Regardless of the company's growth prospects, one of the primary reasons to invest in a telecommunications company is to receive cash flow in the form of dividends. TeliaSonera shines here, too. For 2013, the company increased its dividend to SEK 3.00 per share, an increase of 5.26% over its previous level. This increase continues the company's recent history of consistent dividend growth, although its long-term record is somewhat more spotty.
The reason for its spotty history of dividend growth is that the company has the stated policy of paying out at least 50% of its net income to investors in the form of a dividend. This policy results in a dividend that fluctuates with the company's net income but generally trends upward as it grows. This policy differentiates the company from American and some other European companies that set a fixed dividend and rely on share growth to a greater extent than TeliaSonera to allow investors to share in the company's profits. Unfortunately, as we have seen in the past few weeks, share price appreciation cannot always be relied upon as a method to share profits with investors.
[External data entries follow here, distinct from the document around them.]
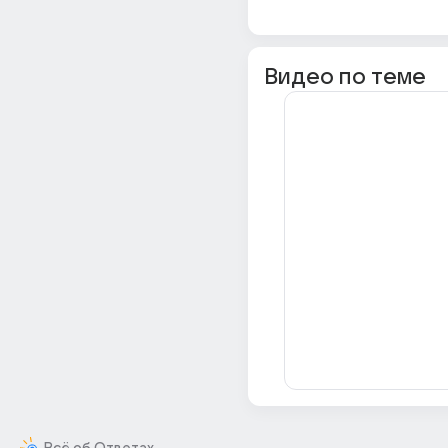
Видео по теме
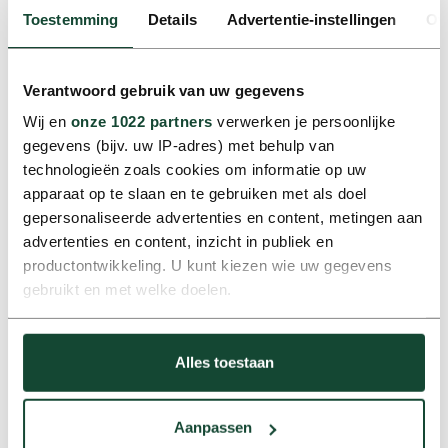
Toestemming
Details
Advertentie-instellingen
Ov
Verantwoord gebruik van uw gegevens
Wij en
onze 1022 partners
verwerken je persoonlijke
gegevens (bijv. uw IP-adres) met behulp van
technologieën zoals cookies om informatie op uw
apparaat op te slaan en te gebruiken met als doel
gepersonaliseerde advertenties en content, metingen aan
Operationeel Management (COO)
advertenties en content, inzicht in publiek en
Mobiliteit voor continuïteit en kostenbeheersing
productontwikkeling. U kunt kiezen wie uw gegevens
gebruikt en met welke doelen.
Als u het toestaat, willen we ook graag:
Andere verantwoordelijkheden of
Alles toestaan
Informatie verzamelen over uw geografische locatie,
uitdaging?
die tot een paar meter nauwkeurig kan zijn
Uw apparaat identificeren door het actief te scannen
We ondersteunen ook organisaties buiten de
Aanpassen
op specifieke eigenschappen (fingerprinting)
genoemde werkvelden. Of het nu gaat om drukke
At the time of writing, TeliaSonera trades at a price of SEK 48.35 on the OMX in Stockholm. Therefore, this increased dividend gives the company a forward yield of 6.20% (before the Swedish withholding tax of 15% for U.S. investors) for an investor purchasing the stock at today's prices.
Additional disclosure: My long position in TeliaSonera consists of the local shares traded on the OMX in Stockholm and not the OTC shares that trade in the United States.